Ditambah lagi dengan ayat-ayat lain
yang serupa, yang mengajak manusia untuk memperhatikan dengan seksama terhadap
benda-benda alam, serta melihat apa yang ada disekelilingnya dan yang
berhubungan dengannya (dari segi keberadaannya-pen) untuk dijadikan petunjuk
atas adanya Pencipta yang Maha Pengatur. Sehingga dengan demikian imannya
kepada Allah SWT menjadi iman yang mantap, yang berakar dari akal dan bukti.
Inilah jawaban shohih secara ringkas
tentang keberadaan Al-Khaliq dibalik manusia, alam semesta dan kehidupan.
Sifat Fitri Keimanan
Memang benar, bahwa iman kepada Yang
Maha Pengatur ini merupakan suatu hal yang fithri dalam diri setiap manusia.

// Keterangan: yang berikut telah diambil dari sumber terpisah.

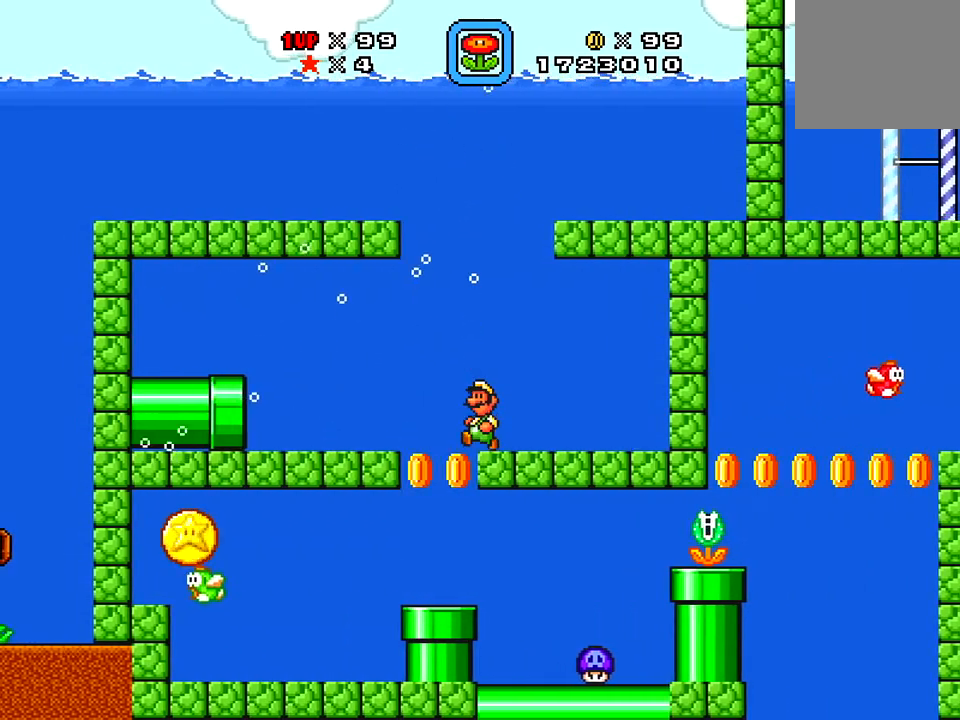
{"buttons": [], "right_stick": "center", "events": [[484, "DPAD_LEFT", "up"]]}
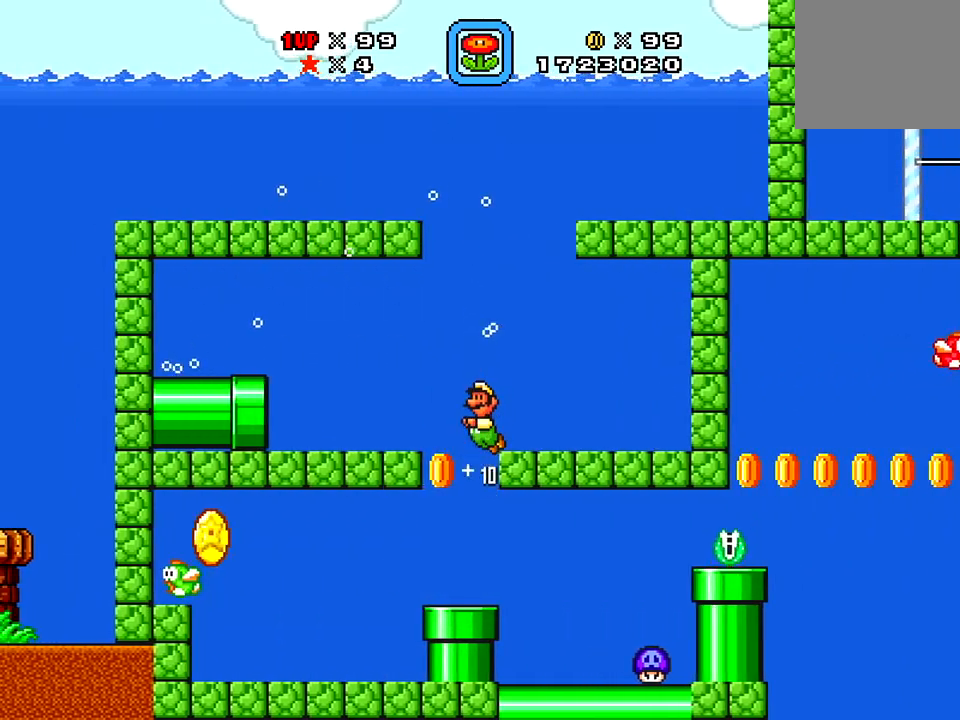
{"buttons": [], "right_stick": "center", "events": []}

Akan tetapi iman yang fithri ini hanya muncul dari perasaan hati yang ikhlas
belaka. Dan proses semacam ini tidak bisa dianggap aman akibatnya serta tidak
akan membawa sesuatu ketetapan/keyakinan apabila ditinggalkan (tanpa dikaitkan
dengan akal-red.). Sebab perasaan hati semacam ini sering menambah-nambah
terhadap apa yang diimani dengan sesuatu yang realistis. Bahkan
mengkhayalkannya dengan sifat-sifat tertentu yang lazim terhadap apa yang ia
imani sehingga dapat menjerumuskan ke arah kekufuran dan kesesatan. Penyembahan
berhala, khurafat (cerita bohong) dan
kebatilan, tak lain akibat salahnya perasaan hati. Maka dari itu Islam tidak
membiarkan perasaan hati ini sebagai satu-satunya jalan menuju iman. Hal
seperti ini tidak akan menambah-nambah atas Dzat Allah dengan sifat-sifat yang
bertentangan dengan sifat-sifat Ketuhanan, atau menghayalkan penjelmaan-Nya
dalam benda-benda, atau juga menggambarkan suatu kemungkinan untuk mendekatkan
diri kepada-Nya melalui penyembahan benda-benda yang dapat menjurus ke
kekufuran atau penyekutuan terhadap Allah, atau ke arah dugaan yang salah dan
khurafat yang senantiasa ditolak oleh iman yang lurus. Oleh karena itu Islam
menegaskan penggunaan akal ber-sama-sama dengan perasaan hati dan mewajibkan
atas setiap muslim untuk menggunakan akalnya dalam beriman kepada Allah SWT
serta melarang bertaklid dalam urusan
aqidah. Untuk ini Islam telah menjadikan akal sebagai timbangan dalam beriman
kepada Allah. Sebagaimana yang difirmankan oleh Allah SWT:
"Sesungguhnya dalam penciptaan langit dan bumi,
dan silih bergantinya malam dan siang terdapat tanda-tanda bagi orang-orang
yang berakal" (QS Ali Imran 190)
Oleh karena itu maka wajib bagi
setiap muslim untuk menjadikan imannya betul-betul timbul dari proses berfikir,
penelitian, dan memperhatikan serta bertahkim pada akalnya dalam beriman kepada
Allah SWT secara mutlak. Dan ajakan untuk memperhatikan alam semesta dengan
seksama dalam rangka mencari sunnatullah serta guna memperoleh petunjuk untuk
beriman terhadap Penciptanya. Al-Qur'an telah menyebut hal tersebut dalam
puluhan ayatnya. Semua ini ditujukan terhadap unsur-unsur pemikiran yang
dimiliki manusia agar dapat mengajaknya untuk berfikir serta merenung sehingga
imannya betul-betul muncul dari akal dan bukti. Hal ini juga memperingatkan manusia untuk tidak mengambil
jalan yang telah ditempuh oleh nenek moyangnya yang telah merasa puas terhadap
apa yang telah mereka temui tanpa meneliti dan mengujinya lagi untuk mengetahui
kebenaranya.
Inilah iman yang telah diserukan
oleh Islam. Dan iman semacam ini bukanlah seperti yang dikatakan orang sebagai
imannya orang-orang yang lemah melainkan inilah iman yang jernih, yang
menyakinkan, yang senantiasa memandang dan berfikir lalu sampai kepada yakin
akan adanya Allah Yang Mahakuasa lewat pengamatan dan perenungannya tersebut.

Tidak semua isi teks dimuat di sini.